Friday, 24 May 2013
perang mut'ah
PERTEMPURAN paling heroik dan dahsyat yang dialami umat Islam di era awal perkembangan Islam adalah saat mereka yang hanya berkekuatan 3000 orang melawan pasukan terkuat di muka bumi saat itu, Pasukan Romawi dengan kaisarnya Heraclius yang membawa pasukan sebanyak 200.000. Pasukan super besar tersebut merupakan pasukan aliansi antara kaum Nashara Romawi dan Nashara Arab sekitar dataran Syam, jajahan Romawi. Perang terjadi di daerah Mu’tah –sehingga sejarawan menyebutnya perang Mu’tah- (sekitar yordania sekarang), pada tanggal 5 Jumadil Awal tahun 8 H atau tahun 629 M.
Latar Belakang
Penyebab perang Mu’tah ini bermula ketika Rasulullah Shallallâhu ‘alaihi wasallam mengirim utusan bernama al-Harits bin Umair al-‘Azdi yang akan dikirim ke penguasa Bashra. Di tengah perjalanan, utusan itu ditangkap Syurahbil bin ‘Amr al-Ghassani dari bani Gasshaniyah (daerah jajahan romawi) dan dibawa ke hadapan kaisar Romawi Heraclius. Setelah itu kepalanya dipenggal. Pelecehan dan pembunuhan utusan negara termasuk menyalahi aturan politik dunia. Membunuh utusan sama saja ajakan untuk berperang. Hal inilah yang membuat beliau marah.
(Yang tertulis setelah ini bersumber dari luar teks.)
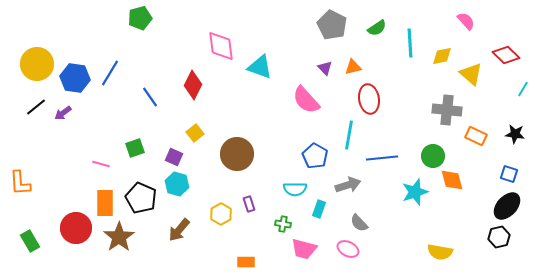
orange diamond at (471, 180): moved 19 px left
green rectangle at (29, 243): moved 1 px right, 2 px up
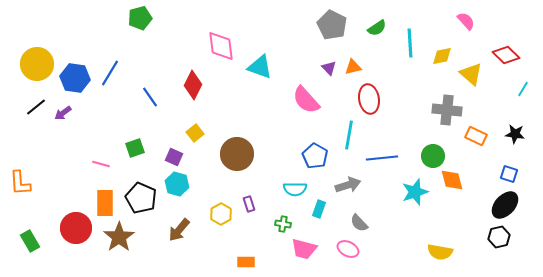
purple triangle at (325, 68): moved 4 px right
black ellipse at (507, 206): moved 2 px left, 1 px up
Mendengar utusan damainya dibunuh, Rasulullah Shallallâhu ‘alaihi wasallam sangat sedih. Setelah sebelumnya berunding dengan para Sahabat, lalu diutuslah pasukan muslimin untuk berangkat ke daerah Syam. Rasulullah Shallallâhu ‘alaihi wasallam sadar melawan penguasa Bushra berarti juga melawan pasukan Romawi yang notabene adalah pasukan terbesar dan terkuat di muka bumi ketika itu. Namun ini harus dilakukan karena bisa saja suatu saat pasukan lawan akan menyerang Madinah. Kelak pertempuran ini adalah awal dari pertempuran Arab – Bizantium.
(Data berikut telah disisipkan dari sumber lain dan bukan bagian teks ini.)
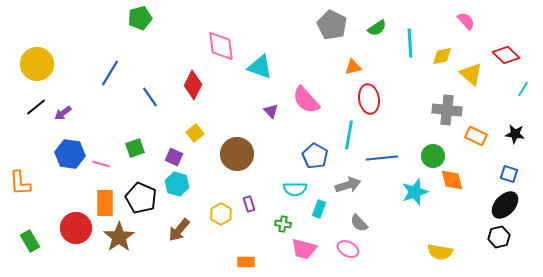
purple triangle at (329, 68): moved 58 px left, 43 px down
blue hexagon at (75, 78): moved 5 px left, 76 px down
Rasulullah Shallallâhu ‘alaihi wasallam berkata “Pasukan ini dipimpin oleh Zaid bin Haritsah, bila ia gugur komando dipegang oleh Jakfar bin Abu Thalib, bila gugur pula panji diambil oleh Abdullah bin Rawahah –saat itu beliau meneteskan air mata- selanjutnya bendera itu dipegang oleh seorang ‘pedang Allah’ dan Akhirnya Allah Subhânahu wata‘âlâ memberikan kemenangan. (HR. al-Bukhari)
Peperangan yang Sengit
Kaum Muslimin bergerak meninggalkan Madinah. Musuh pun mendengar keberangkatan mereka. Dipersiapkanlah pasukan super besar guna menghadapi kekuatan kaum Muslimin. Heraclius mengerahkan lebih dari 100.000 tentara Romawi sedangkan Syurahbil bin ‘Amr mengerahkan 100.000 tentara yang terdiri dari kabilah Lakham, Juzdan, Qain dan Bahra‘. Kedua pasukan bergabung.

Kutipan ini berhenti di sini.